Саверио попытался отстраниться, но мать не отпускала и только крепче сжала его в объятиях.
– Ты навсегда останешься моим малышом.
– Ма! – смутился он.
– Я вырастила хорошего сына. Настоящего артиста. Я хочу, чтобы ты им стал. Помнишь, ты раньше писал стихи. Ты ведь мог бы сочинять песни – такие, как эта.
– Наверное, можно попробовать, – согласился он.
– Надо пробовать. Надо использовать свой талант. Грех этого не делать.
– Мне нравится петь в церкви.
– Ты ведь знаешь, когда в семье Пепаретти режут свинью, миссис Пепаретти всегда приносит мне кусок лопатки. А я люблю потушить ее в горшке, под соусом. В один год она принесла мясо, а оно не влезло в мой горшок. Кость оказалась слишком велика для моего несчастного горшка. Не было никакой возможности приготовить это мясо. Так что мне пришлось вернуть ей лопатку, иначе свинина так бы и пропала. Мне кажется, у тебя похожий случай: ты перерос свой горшок. Тебе тесно в хоре церкви Святого Семейства, а летний фестиваль в Дирборне всего лишь для любителей. Пора найти нечто побольше и получше, – заключила Розария.
– А как я узнаю, что мне это по зубам?
– Это проще всего. Если ты будешь нравиться людям, они тебе это покажут. А не понравишься, всегда сможешь вернуться на конвейер.

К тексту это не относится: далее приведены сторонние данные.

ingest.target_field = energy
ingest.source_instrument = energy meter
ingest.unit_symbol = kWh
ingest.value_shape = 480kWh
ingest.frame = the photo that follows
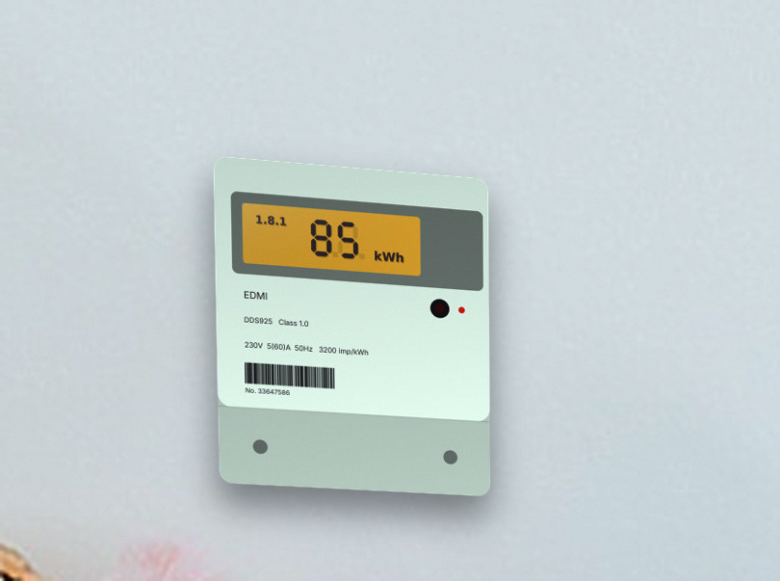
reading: 85kWh
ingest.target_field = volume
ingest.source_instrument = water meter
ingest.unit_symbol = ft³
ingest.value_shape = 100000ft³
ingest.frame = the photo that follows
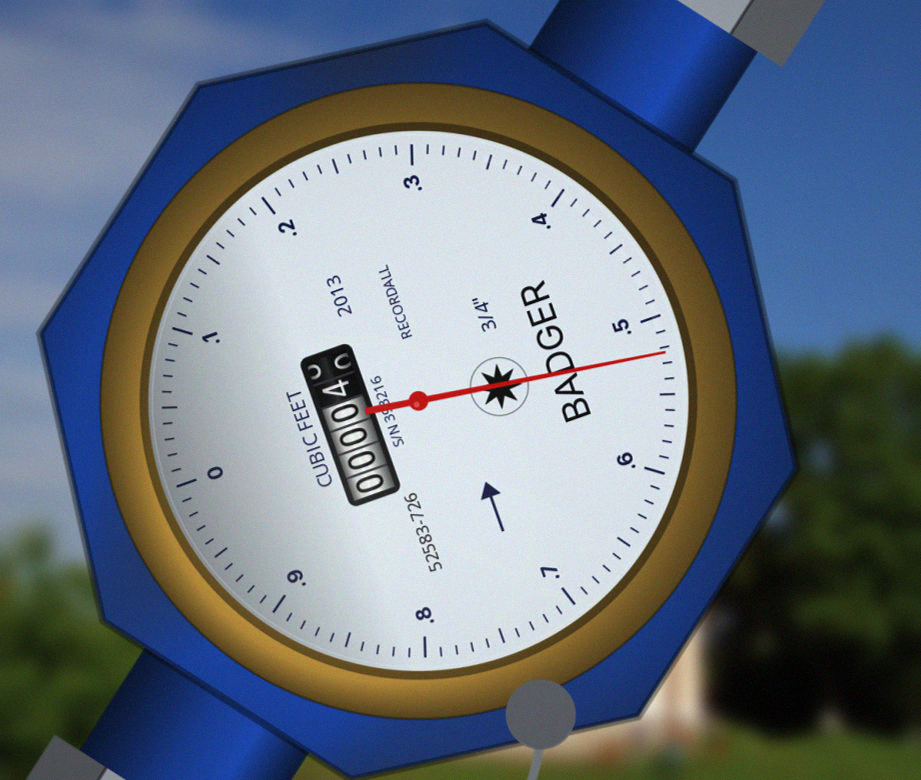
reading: 48.52ft³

– Ты говорила об этом с Па?
– Нет. Он бы только обиделся. Твой отец не видит картин и не слышит музыки. Он человек ответственный.

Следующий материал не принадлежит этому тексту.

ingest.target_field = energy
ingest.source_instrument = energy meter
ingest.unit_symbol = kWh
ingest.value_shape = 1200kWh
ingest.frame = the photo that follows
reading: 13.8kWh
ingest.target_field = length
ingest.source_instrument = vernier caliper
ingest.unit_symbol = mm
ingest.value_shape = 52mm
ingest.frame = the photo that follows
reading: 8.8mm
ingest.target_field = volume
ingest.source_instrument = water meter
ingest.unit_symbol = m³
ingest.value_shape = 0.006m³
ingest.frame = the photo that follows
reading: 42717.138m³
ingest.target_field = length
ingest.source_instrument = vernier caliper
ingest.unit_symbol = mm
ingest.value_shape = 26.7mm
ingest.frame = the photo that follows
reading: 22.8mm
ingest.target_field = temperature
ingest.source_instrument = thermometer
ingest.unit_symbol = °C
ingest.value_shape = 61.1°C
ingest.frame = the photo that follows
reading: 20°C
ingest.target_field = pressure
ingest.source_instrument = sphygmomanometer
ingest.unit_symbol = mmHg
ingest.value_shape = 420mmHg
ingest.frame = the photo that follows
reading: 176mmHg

– Вот как ты это называешь?
– Он твой отец, – напомнила ему Розария, хотя в этом не было нужды. Леоне был светилом в их маленькой солнечной системе; помимо них, больше ни для кого там не оставалось места. – Папа у нас практичный.
– А практичные люди не мечтают, – кивнул Саверио.

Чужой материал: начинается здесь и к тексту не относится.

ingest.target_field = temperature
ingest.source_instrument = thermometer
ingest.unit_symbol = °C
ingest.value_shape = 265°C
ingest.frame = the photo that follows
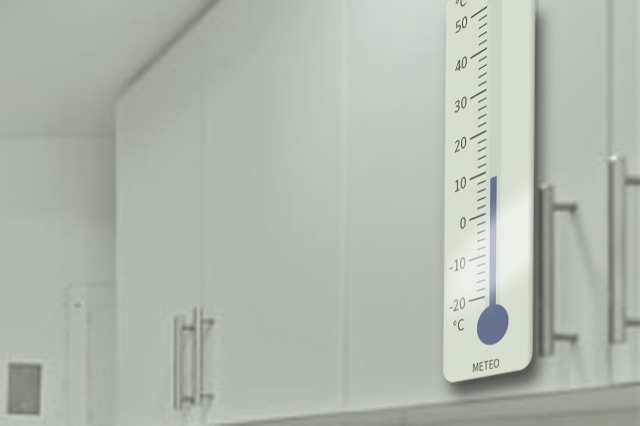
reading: 8°C
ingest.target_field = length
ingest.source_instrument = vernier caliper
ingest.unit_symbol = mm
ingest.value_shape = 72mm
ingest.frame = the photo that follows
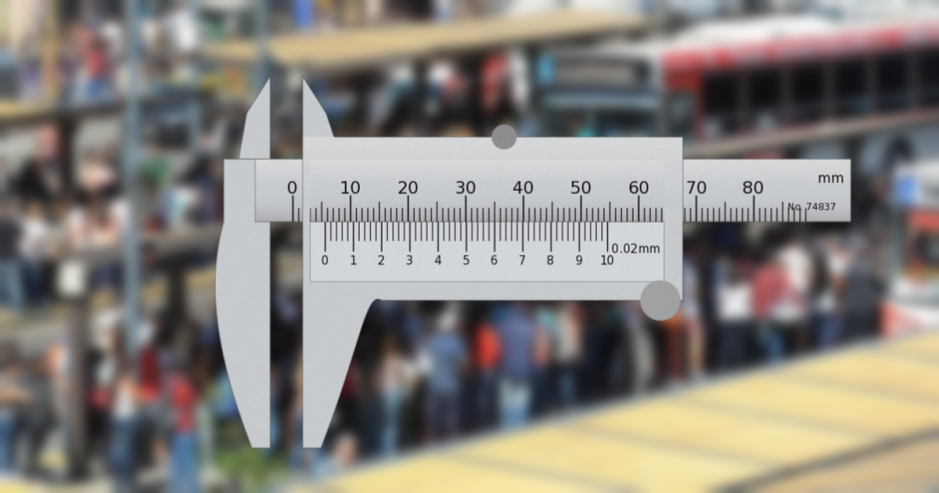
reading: 5.6mm
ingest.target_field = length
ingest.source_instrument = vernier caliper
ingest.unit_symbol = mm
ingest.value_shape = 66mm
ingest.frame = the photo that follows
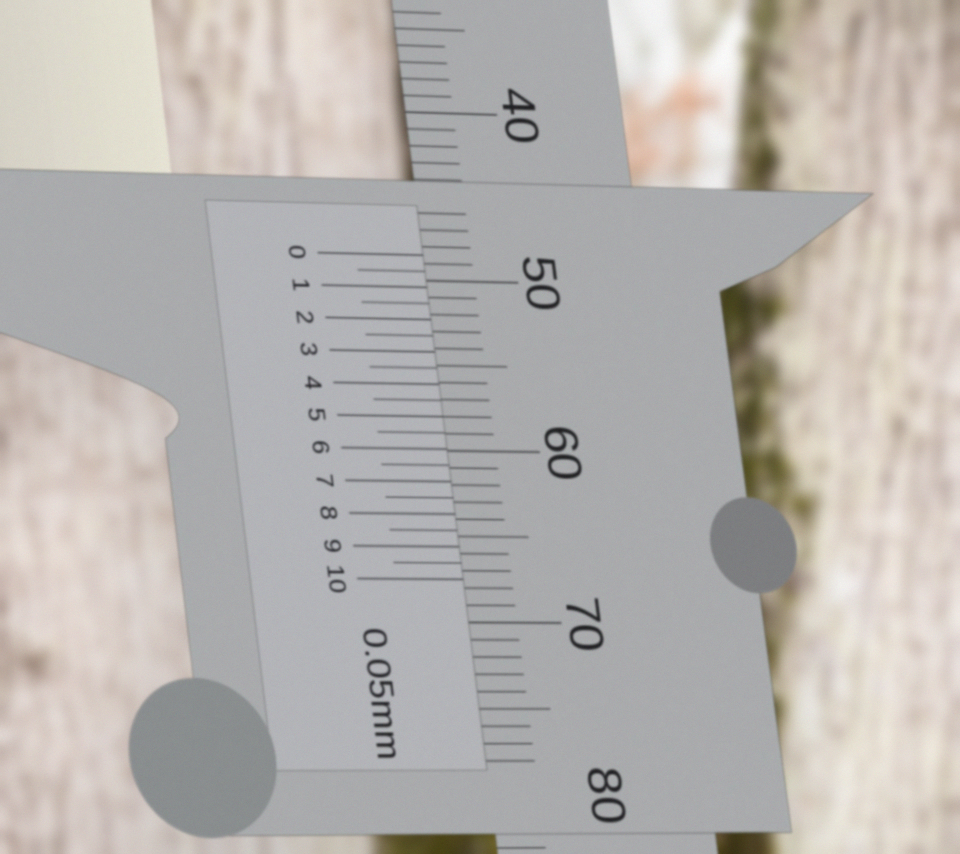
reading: 48.5mm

– Мечтают, просто о другом. Его мечта – сохранять за собой рабочее место, работать неделя за неделей, год за годом. Время от времени получать прибавку к зарплате. И чтобы хватало на аренду дома и можно было купить пальто, когда оно нужно ему, тебе или мне. Его мечта – обеспечить наши жизненные потребности. Он вырос в такой нищете, что для него еда, одежда, крыша над головой, даже самые простые, уже роскошь.
– Как и дети.
– О чем это ты? – удивилась Розария.
– Ма, почему у вас только один ребенок? Почему у вас не родилось больше детей?
– Я молилась: «Боже, пошли мне, что Тебе будет угодно». Он послал мне тебя, и все.
– Я хочу, чтобы у меня когда-нибудь было восемь детей.
– Целых восемь? – просияла Розария.
– Я хочу, чтобы у меня был дом, полный гомона, смеха, музыки, игр и детей. Здесь я один, и у нас слишком тихо. Хочу большой обеденный стол, за которым будут собираться все, кого я люблю. Хочу быть отцом, ответственным человеком. Но я не превращусь в такого, как он. Я буду доволен своей судьбой. Если мне достанется хорошая жена, уж я-то точно не стану ходить с унылым лицом. Я сделаю так, чтобы меня постоянно окружали люди. Хочу столько детей, чтобы мне трудно было их всех пересчитать и запомнить. Хочу быть таким, как мистер Дереа, – когда он зовет своих ребят домой, то путается, потому что не может припомнить всех имен. Хочу быть таким же озадаченным и не помнить, кто есть кто. Хочу, чтобы Рождество проходило шумно и все пели песни.
– В моем детстве дома у нас все было именно так. Только мы праздновали еще и Богоявление, после Рождества. Семья Мараско любила отмечать Рождество с толком и без спешки. Мы пели все рождественские гимны, шли на полночную мессу, а потом каждый обязательно получал что-нибудь особенное – пирог со смоквами, конфетку. На подарки нам не очень-то хватало.
– Как, у вас не было подарков? – удивился Саверио.
– У нас не было ничего, кроме друг друга.